[EM] Seized by an idea - my changed views

James Gilmour jgilmour at globalnet.co.uk
Mon Jul 29 03:17:08 PDT 2002

> -----Original Message-----
> From: Joe Weinstein [mailto:jweins123 at hotmail.com]
> James worries about infringing on rights or anyhow desires of some citizens
> not to be bothered with full participation in decision-making, even for a
> few days every few years.  I don't want to get into arguments over whether
> government has a 'right' to draft every citizen into a bare minimum of
> equal-burden-sharing service.

I think you are still looking at this world upside-down, which a little surprising, given the view you are promoting.  The
government has no rights.  It has (should have ?) only the rights and powers that we, the people, give it.

That is (was) true at least in the USA, where "the people" or some representatives came together and agreed and wrote a constitution
(that has been amended from time to time).  In the UK all power and rights resided in the monarch and our history is one of "the
people" continually fighting the monarch to wrest away more and more of those powers.  That's why the Pilgrim Fathers left England
and went to what is now the USA and made sure the "new" country operated in a very different way from the old.  Although the monarch
per se no longer holds those powers, our constitutional "monarch in parliament" in effect gives all those powers to the Prime
Minister of the day.  That's why Tony Blair can act in such a presidential way with very little real check on what he does.

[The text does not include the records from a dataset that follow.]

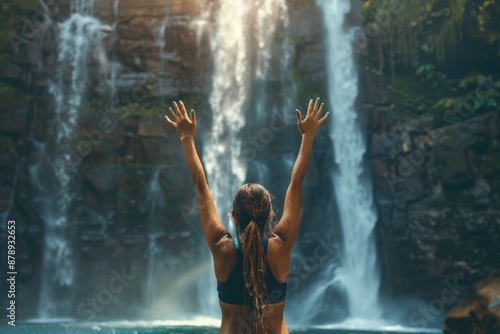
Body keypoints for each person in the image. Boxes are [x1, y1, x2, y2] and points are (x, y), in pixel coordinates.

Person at [165, 98, 329, 334]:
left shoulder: (222, 249)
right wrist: (308, 137)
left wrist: (186, 138)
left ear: (233, 215)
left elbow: (200, 185)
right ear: (271, 213)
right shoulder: (280, 247)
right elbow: (296, 183)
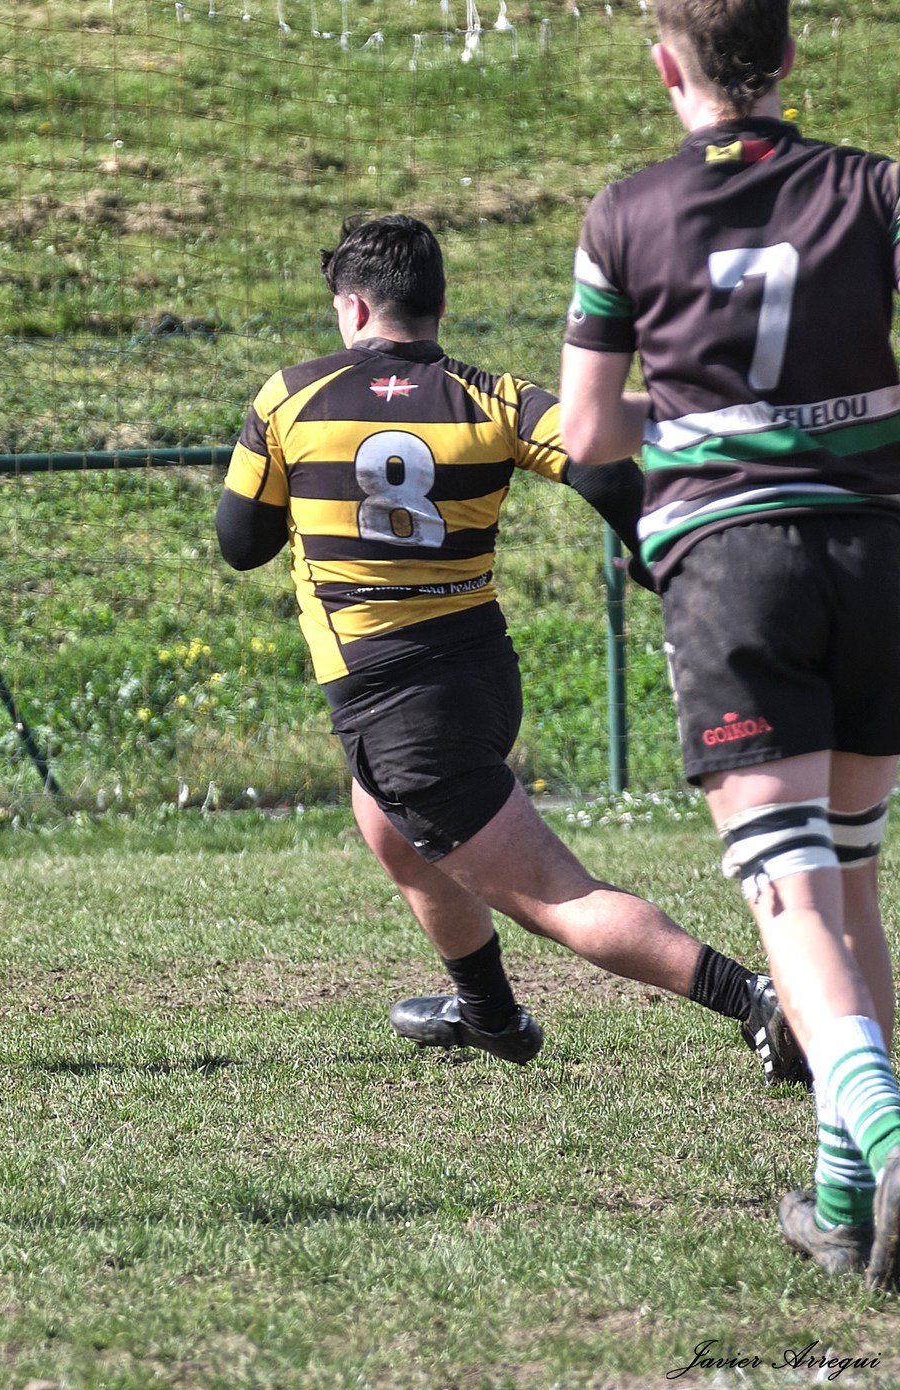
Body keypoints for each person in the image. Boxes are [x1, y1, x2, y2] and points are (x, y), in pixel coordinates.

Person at [216, 213, 799, 1086]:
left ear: (353, 307)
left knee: (558, 898)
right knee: (388, 823)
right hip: (478, 673)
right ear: (437, 305)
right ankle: (487, 1012)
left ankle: (758, 1003)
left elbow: (241, 542)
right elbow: (600, 460)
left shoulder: (291, 398)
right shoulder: (488, 397)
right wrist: (652, 552)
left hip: (393, 698)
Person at [559, 0, 900, 1286]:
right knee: (851, 875)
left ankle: (877, 1125)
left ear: (664, 65)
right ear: (790, 60)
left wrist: (712, 412)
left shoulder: (624, 214)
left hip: (731, 568)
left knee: (788, 887)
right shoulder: (874, 188)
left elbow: (588, 435)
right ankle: (839, 1192)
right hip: (871, 555)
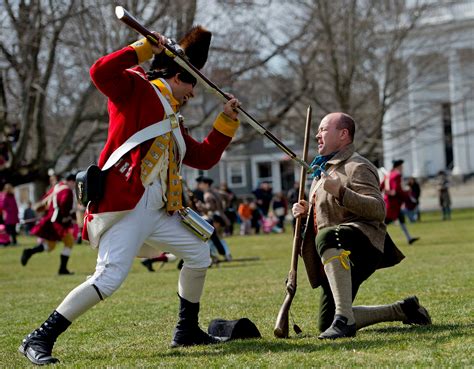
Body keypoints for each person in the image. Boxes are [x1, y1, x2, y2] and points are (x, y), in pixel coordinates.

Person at [19, 26, 241, 365]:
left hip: (159, 209)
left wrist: (224, 123)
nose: (193, 94)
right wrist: (143, 48)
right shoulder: (135, 89)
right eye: (192, 83)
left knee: (198, 252)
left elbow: (203, 157)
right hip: (126, 207)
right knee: (108, 279)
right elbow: (100, 71)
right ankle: (40, 337)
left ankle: (186, 331)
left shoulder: (172, 116)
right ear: (178, 76)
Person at [293, 112, 431, 340]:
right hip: (335, 250)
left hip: (363, 245)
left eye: (323, 129)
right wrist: (307, 213)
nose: (317, 135)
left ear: (343, 134)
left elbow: (378, 210)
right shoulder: (321, 173)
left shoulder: (358, 166)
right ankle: (404, 310)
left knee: (328, 237)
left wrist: (341, 191)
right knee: (326, 323)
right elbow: (328, 215)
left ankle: (344, 320)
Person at [20, 174, 77, 274]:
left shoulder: (56, 187)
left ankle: (29, 251)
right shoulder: (67, 190)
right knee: (69, 242)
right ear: (71, 181)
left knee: (51, 246)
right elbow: (64, 204)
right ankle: (62, 269)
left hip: (50, 220)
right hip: (58, 222)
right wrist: (66, 216)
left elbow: (45, 200)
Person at [381, 160, 419, 245]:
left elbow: (381, 187)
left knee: (401, 219)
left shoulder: (388, 175)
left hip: (390, 203)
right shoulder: (396, 175)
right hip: (393, 204)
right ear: (398, 167)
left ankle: (409, 238)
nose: (402, 168)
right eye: (401, 167)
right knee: (384, 223)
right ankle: (374, 239)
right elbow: (396, 191)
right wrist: (407, 193)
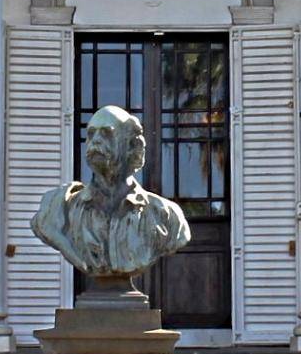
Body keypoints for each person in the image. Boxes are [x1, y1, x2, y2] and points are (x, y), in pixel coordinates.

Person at [32, 105, 191, 280]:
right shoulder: (62, 209)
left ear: (132, 145)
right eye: (91, 134)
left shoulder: (165, 216)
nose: (96, 141)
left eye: (106, 133)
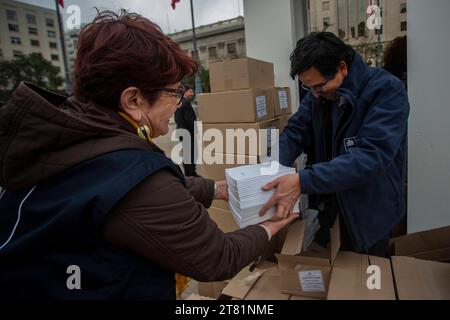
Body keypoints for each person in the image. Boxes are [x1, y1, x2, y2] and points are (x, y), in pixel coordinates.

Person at [0, 10, 297, 300]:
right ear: (133, 100)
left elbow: (133, 191)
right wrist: (270, 226)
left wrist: (215, 188)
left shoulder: (67, 135)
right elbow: (217, 257)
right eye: (174, 93)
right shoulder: (129, 172)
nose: (179, 104)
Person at [259, 32, 410, 257]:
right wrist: (268, 169)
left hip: (369, 213)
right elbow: (294, 133)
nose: (315, 95)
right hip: (328, 206)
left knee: (364, 280)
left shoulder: (386, 90)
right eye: (308, 88)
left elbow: (371, 156)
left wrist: (302, 180)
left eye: (319, 87)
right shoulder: (317, 96)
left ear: (342, 68)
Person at [174, 85, 198, 176]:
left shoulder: (179, 102)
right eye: (191, 91)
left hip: (181, 131)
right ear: (185, 92)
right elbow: (190, 120)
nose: (192, 94)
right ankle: (191, 174)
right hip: (187, 132)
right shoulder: (185, 103)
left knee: (187, 154)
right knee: (191, 154)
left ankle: (189, 173)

But back to the main point.  I wasn't so much concerned with what "the government" has the right to demand of us, but rather what
we, as members of our communities, at all the various levels of community, from street to nation, might reasonably be allowed to
demand of one another.  I may think it would be "better" if everyone in the relevant community did indeed participate, and
participate very fully, but do I have the right to expect or demand that of the other members of my community?  Do they have the
right to opt out, with the proviso that they accept the consequences?